* [Extrait source]:
▶

Le président. Merci, Monsieur. (Brouhaha. Un instant s'écoule.) J'attends un peu de silence, s'il vous plaît ! (Un instant s'écoule.) La parole est à M. Dimier.
M. Patrick Dimier (MCG). Merci, Monsieur le président. Au risque de me retrouver à «contre-Coran»... (Rires. Commentaires.) ...je tiens à rappeler ici que ce qui fonde la société genevoise, c'est précisément le respect des religions mais aussi une laïcité absolue de l'Etat. Je me rends compte avec ce débat que c'est un peu la croix et la bannière. Evidemment, je le comprends: la société évolue. A l'époque de Calvin, peu de gens arrivaient de terres d'islam. Mais cela dit, nous restons dans une terre où évidemment... (Brouhaha. Un instant s'écoule.) ...évidemment, il n'est possible de bien vivre ensemble que si on se respecte. Et le respect, n'en déplaise à certains, c'est savoir s'écouter et - encore mieux - s'entendre. On ne peut pas s'entendre si on a des divergences de fond sur l'acceptation des grands principes. Le seul principe qui peut nous gouverner dans cette loi, c'est bien évidemment la laïcité absolue de l'Etat et rien d'autre. Rien d'autre ! Ne nous voilons pas la face et allons-y. (Quelques applaudissements.)
Le président. Merci, Monsieur. La parole va à M. Mizrahi pour quarante-six secondes.
M. Cyril Mizrahi (S). Merci, Monsieur le président, ce ne sera probablement pas suffisant, mais ce n'est pas grave ! Il y a quand même un manque de cohérence dans ce débat, et Mme Wenger - vous transmettrez, Monsieur le président - pratique un peu l'amalgame. On nous dit qu'une personne dont le visage est masqué va nous accueillir au guichet; mais ici, Mesdames et Messieurs, on ne parle pas de cela ! (Le président agite la cloche pour indiquer qu'il reste trente secondes de temps de parole.) On parle des élus et des élues, qui ne sont pas des agents de l'Etat, je tiens à le rappeler ! (Commentaires.) Par ailleurs, Madame Wenger - vous transmettrez, Monsieur le président - vous avez voté tout à l'heure des restrictions pour les simples citoyens. Il ne faut donc pas venir nous parler des agents de l'Etat ! Il y a aussi un consensus sur le fait que la prestation de serment du Conseil d'Etat se déroule à la cathédrale, ce qui ne gêne personne. La laïcité n'est donc en réalité pas absolue... (Protestations.)

◀

* [Consigne donnée 1]: Restitue sous forme de liste JSON de chaînes les enregistrements, de la ligne contenant "Map all objects" jusqu'à la fin des enregistrements, avec une chaîne par ligne et sans les lignes vides.

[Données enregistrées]
▶

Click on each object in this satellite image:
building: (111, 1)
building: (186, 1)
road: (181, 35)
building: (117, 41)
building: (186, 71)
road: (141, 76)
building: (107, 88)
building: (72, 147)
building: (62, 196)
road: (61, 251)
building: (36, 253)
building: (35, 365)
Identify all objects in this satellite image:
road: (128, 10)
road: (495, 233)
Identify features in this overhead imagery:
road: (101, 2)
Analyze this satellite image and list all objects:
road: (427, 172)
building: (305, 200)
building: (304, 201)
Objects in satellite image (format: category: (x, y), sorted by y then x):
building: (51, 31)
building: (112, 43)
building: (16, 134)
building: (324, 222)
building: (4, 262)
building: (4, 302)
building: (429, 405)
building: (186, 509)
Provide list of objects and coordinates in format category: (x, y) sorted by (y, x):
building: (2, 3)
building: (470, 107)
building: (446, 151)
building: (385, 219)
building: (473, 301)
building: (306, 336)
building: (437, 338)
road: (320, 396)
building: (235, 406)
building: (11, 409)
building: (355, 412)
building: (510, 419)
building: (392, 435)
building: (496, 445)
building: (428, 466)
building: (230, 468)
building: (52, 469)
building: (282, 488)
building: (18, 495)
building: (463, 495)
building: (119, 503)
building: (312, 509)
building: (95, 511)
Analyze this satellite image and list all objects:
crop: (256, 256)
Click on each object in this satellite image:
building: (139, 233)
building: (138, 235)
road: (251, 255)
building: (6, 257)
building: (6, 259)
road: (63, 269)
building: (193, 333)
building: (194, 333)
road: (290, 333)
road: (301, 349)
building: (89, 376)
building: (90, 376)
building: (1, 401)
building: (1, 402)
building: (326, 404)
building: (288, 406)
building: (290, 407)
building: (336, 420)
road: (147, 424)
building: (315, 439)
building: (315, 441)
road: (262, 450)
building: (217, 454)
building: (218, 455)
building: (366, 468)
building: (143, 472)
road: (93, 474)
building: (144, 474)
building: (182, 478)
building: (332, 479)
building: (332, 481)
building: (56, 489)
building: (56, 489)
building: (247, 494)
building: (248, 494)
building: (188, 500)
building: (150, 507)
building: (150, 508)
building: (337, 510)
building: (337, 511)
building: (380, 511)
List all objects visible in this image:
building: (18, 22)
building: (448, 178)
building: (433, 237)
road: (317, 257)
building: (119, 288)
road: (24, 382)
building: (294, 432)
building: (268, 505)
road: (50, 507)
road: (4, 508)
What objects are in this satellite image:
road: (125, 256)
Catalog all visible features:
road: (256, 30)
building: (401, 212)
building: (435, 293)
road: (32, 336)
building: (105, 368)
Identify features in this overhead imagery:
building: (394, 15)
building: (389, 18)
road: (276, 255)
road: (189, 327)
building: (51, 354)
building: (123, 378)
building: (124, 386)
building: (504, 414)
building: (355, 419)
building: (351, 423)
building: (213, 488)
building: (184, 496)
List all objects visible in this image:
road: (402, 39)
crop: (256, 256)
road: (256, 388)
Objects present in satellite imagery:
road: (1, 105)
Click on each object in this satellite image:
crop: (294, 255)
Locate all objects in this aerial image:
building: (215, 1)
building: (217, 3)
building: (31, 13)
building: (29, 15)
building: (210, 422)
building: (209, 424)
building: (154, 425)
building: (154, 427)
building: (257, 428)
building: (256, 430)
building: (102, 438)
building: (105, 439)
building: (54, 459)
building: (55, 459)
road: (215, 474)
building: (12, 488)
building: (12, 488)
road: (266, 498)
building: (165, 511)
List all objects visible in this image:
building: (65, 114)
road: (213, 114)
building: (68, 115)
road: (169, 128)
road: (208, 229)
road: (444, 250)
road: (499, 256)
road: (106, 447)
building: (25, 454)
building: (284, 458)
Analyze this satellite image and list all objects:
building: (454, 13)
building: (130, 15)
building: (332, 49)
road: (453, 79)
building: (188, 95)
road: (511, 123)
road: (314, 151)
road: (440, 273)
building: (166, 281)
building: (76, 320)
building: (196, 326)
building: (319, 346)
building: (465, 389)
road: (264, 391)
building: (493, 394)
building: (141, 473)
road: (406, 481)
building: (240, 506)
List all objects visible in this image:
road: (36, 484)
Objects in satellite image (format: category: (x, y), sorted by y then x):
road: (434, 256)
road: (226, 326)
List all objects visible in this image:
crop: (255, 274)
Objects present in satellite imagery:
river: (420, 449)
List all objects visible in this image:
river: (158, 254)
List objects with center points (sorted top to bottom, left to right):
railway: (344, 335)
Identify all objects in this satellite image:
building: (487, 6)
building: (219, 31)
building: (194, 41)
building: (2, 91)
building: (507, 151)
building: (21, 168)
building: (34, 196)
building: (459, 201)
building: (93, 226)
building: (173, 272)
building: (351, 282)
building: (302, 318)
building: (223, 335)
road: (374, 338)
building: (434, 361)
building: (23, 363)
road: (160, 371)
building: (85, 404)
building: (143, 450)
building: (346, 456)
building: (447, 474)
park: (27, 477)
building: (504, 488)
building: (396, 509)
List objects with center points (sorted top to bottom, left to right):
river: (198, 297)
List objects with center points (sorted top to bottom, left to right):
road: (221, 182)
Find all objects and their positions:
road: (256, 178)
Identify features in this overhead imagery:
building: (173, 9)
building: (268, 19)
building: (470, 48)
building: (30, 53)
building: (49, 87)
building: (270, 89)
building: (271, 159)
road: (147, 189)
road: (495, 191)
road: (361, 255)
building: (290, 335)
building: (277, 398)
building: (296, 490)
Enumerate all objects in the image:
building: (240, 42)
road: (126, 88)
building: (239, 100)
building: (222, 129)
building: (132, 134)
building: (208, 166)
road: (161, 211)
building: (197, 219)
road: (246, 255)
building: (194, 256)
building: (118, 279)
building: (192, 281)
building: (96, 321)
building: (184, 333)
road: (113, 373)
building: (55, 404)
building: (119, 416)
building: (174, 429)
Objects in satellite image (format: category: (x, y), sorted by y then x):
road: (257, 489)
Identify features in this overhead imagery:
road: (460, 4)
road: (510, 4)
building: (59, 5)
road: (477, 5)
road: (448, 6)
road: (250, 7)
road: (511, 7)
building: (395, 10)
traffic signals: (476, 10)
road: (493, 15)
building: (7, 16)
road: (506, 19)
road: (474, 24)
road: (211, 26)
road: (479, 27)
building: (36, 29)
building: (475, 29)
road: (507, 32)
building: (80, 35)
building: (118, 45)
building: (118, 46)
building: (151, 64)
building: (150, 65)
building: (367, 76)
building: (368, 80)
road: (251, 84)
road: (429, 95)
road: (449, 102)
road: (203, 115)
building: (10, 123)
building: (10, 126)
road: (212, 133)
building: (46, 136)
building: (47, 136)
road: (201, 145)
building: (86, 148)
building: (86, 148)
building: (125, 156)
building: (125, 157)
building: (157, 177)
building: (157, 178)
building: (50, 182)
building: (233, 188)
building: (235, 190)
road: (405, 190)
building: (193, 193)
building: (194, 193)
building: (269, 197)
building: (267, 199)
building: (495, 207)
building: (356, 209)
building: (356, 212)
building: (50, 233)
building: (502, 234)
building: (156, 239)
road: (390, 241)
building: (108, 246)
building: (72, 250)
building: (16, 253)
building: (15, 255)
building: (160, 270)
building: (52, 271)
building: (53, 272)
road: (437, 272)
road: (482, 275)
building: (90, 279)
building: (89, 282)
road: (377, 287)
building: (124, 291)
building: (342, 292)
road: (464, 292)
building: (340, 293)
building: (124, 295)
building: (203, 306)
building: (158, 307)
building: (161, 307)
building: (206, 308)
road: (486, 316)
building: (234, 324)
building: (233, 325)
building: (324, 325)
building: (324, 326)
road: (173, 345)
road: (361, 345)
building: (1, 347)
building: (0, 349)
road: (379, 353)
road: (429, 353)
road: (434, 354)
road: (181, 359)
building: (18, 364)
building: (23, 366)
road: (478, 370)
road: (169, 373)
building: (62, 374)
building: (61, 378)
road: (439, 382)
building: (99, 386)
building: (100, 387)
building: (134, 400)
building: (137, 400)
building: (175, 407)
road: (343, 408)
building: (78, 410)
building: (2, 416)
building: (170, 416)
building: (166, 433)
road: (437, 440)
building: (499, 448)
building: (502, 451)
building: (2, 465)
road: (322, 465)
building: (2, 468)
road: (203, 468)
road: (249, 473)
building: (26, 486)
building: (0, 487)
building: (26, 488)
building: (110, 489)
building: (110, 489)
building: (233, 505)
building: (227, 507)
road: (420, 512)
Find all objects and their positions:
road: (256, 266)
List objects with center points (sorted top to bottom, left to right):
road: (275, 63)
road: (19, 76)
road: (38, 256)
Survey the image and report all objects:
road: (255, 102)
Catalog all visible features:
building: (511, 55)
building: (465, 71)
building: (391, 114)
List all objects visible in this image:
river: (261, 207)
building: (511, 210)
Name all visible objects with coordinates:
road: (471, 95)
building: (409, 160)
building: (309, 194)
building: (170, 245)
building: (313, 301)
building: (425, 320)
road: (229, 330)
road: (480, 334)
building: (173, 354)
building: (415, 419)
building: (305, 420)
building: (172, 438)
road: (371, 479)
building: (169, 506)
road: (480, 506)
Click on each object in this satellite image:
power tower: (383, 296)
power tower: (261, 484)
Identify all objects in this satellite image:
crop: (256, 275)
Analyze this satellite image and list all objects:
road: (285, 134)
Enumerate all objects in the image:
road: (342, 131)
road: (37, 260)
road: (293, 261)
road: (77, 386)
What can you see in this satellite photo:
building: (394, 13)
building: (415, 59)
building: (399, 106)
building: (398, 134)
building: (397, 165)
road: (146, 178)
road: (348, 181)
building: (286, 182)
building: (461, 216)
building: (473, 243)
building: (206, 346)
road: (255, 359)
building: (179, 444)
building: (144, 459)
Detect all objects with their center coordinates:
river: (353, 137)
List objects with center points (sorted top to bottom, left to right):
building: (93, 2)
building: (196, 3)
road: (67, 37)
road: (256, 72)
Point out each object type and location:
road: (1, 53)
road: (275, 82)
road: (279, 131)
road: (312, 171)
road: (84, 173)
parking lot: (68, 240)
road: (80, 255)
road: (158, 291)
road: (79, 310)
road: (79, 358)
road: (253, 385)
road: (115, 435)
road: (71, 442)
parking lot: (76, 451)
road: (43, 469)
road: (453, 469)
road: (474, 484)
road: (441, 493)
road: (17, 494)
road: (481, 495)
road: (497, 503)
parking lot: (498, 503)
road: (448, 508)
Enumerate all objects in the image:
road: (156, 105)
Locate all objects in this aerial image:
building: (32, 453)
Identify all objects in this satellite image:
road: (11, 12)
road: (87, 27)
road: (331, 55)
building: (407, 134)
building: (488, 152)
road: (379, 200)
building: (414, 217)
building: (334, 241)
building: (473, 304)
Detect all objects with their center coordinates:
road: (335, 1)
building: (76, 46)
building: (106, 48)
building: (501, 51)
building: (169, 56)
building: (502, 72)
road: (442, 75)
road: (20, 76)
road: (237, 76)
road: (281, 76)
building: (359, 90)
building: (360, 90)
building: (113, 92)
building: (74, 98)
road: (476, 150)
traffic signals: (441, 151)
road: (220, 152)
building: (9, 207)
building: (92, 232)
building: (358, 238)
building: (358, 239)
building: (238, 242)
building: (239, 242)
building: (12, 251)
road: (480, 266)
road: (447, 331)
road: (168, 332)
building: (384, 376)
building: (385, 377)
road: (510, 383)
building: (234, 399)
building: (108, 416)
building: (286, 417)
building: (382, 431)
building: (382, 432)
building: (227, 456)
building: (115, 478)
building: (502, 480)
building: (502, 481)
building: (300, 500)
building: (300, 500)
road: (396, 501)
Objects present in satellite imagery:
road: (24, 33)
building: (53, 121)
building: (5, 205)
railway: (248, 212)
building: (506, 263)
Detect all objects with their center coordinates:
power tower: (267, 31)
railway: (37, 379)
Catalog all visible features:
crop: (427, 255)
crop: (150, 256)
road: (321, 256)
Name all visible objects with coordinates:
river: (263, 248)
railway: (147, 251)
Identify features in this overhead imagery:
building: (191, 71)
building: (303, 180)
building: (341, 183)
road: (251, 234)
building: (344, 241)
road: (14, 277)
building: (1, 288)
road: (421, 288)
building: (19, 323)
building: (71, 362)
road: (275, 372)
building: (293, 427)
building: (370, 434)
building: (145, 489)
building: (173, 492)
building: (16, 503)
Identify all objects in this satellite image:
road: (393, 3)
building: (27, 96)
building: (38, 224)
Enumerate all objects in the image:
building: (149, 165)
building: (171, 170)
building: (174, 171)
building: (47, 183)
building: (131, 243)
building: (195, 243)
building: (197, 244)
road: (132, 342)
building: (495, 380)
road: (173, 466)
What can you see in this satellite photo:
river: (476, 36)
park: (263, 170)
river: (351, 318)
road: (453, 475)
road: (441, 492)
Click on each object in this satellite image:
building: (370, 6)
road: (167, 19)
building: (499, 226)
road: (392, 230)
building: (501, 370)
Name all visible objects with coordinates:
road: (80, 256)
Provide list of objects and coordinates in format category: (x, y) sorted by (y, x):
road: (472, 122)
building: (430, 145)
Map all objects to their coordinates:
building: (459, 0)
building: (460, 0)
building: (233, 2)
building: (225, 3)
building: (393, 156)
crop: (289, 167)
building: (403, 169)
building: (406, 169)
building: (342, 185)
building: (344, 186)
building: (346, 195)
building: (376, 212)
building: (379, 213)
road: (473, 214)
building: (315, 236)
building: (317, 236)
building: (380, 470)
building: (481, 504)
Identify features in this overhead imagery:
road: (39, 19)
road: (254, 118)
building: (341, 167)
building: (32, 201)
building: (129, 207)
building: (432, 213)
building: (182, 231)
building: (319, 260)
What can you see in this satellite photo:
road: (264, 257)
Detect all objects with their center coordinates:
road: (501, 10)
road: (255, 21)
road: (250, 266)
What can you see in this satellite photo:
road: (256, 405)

◀

* [Consigne donnée 2]: Rédige la suite de l'extrait du débat parlementaire genevois sur la laïcité de l'État, à partir de sa dernière phrase.

* [Résultat 1]:
[
  "Map all objects to their coordinates:",
  "building: (459, 0)",
  "building: (460, 0)",
  "building: (233, 2)",
  "building: (225, 3)",
  "building: (393, 156)",
  "crop: (289, 167)",
  "building: (403, 169)",
  "building: (406, 169)",
  "building: (342, 185)",
  "building: (344, 186)",
  "building: (346, 195)",
  "building: (376, 212)",
  "building: (379, 213)",
  "road: (473, 214)",
  "building: (315, 236)",
  "building: (317, 236)",
  "building: (380, 470)",
  "building: (481, 504)",
  "Identify features in this overhead imagery:",
  "road: (39, 19)",
  "road: (254, 118)",
  "building: (341, 167)",
  "building: (32, 201)",
  "building: (129, 207)",
  "building: (432, 213)",
  "building: (182, 231)",
  "building: (319, 260)",
  "What can you see in this satellite photo:",
  "road: (264, 257)",
  "Detect all objects with their center coordinates:",
  "road: (501, 10)",
  "road: (255, 21)",
  "road: (250, 266)",
  "What can you see in this satellite photo:",
  "road: (256, 405)"
]

* [Résultat 2]:
Le président. C'est terminé, Monsieur.
M. Cyril Mizrahi. Je vais finir, Monsieur le président. ...et vous visez ici les femmes et l'islam ! (Protestations.) C'est ça, la réalité ! (Protestations.)
Le président. Chut ! S'il vous plaît ! (Un instant s'écoule.) Monsieur Romain, c'est à vous.
M. Jean Romain (PLR). Merci, Monsieur le président. Jusqu'à maintenant, le débat a été de bonne tenue, et ce serait intéressant qu'il continue sur la même voie. Cet amendement de M. Halpérin a été accepté le mois passé; tout à l'heure, Mme Wenger a dit un certain nombre de choses qui me semblent frappées au coin du bon sens. Evidemment, les électeurs et les électrices ont voté pour des personnes et celles-ci, qu'elles le veuillent ou non, donnent une certaine image d'elles; cette image peut aller de pair avec un voile, une kippa ou un col romain - je m'excuse, mais c'est quand même bien cela. Le problème ne découle toutefois pas de la laïcité des personnes: c'est la question des lieux qui est problématique, ce ne sont pas les personnes ! Notre vision de la laïcité ne vise pas à empêcher qui que ce soit d'avoir sa propre opinion, Dieu merci, mais à garder cette opinion en son for intérieur dans certains lieux. Ce que nous aimerions, au fond, c'est que l'on fasse cette distinction entre le lieu et la personne. Or, chaque fois que nous parlons des lieux, on nous rétorque que les personnes sont libres; chaque fois que nous parlons des personnes, on nous rétorque qu'elles ont le droit de se rendre dans tous les lieux au motif même de cette liberté. Je crois que c'est une erreur ! Certains lieux sont peut-être propices à mettre entre parenthèses son appartenance religieuse, politique ou autre, notamment celui dans lequel nous nous trouvons - le parlement - et toute une série d'autres. Je crois que le bon sens consiste à aller jusqu'au bout de la logique, logique qui n'empêche personne de croire - elle n'empêche personne de ne pas croire non plus, encore une fois Dieu merci. Allons de l'avant, ne revenons pas incessamment sur des choses que nous avons déjà votées et qui ont fait l'unanimité, ou presque, me semble-t-il. Je vous remercie. (Quelques applaudissements.)
Une voix. Bravo !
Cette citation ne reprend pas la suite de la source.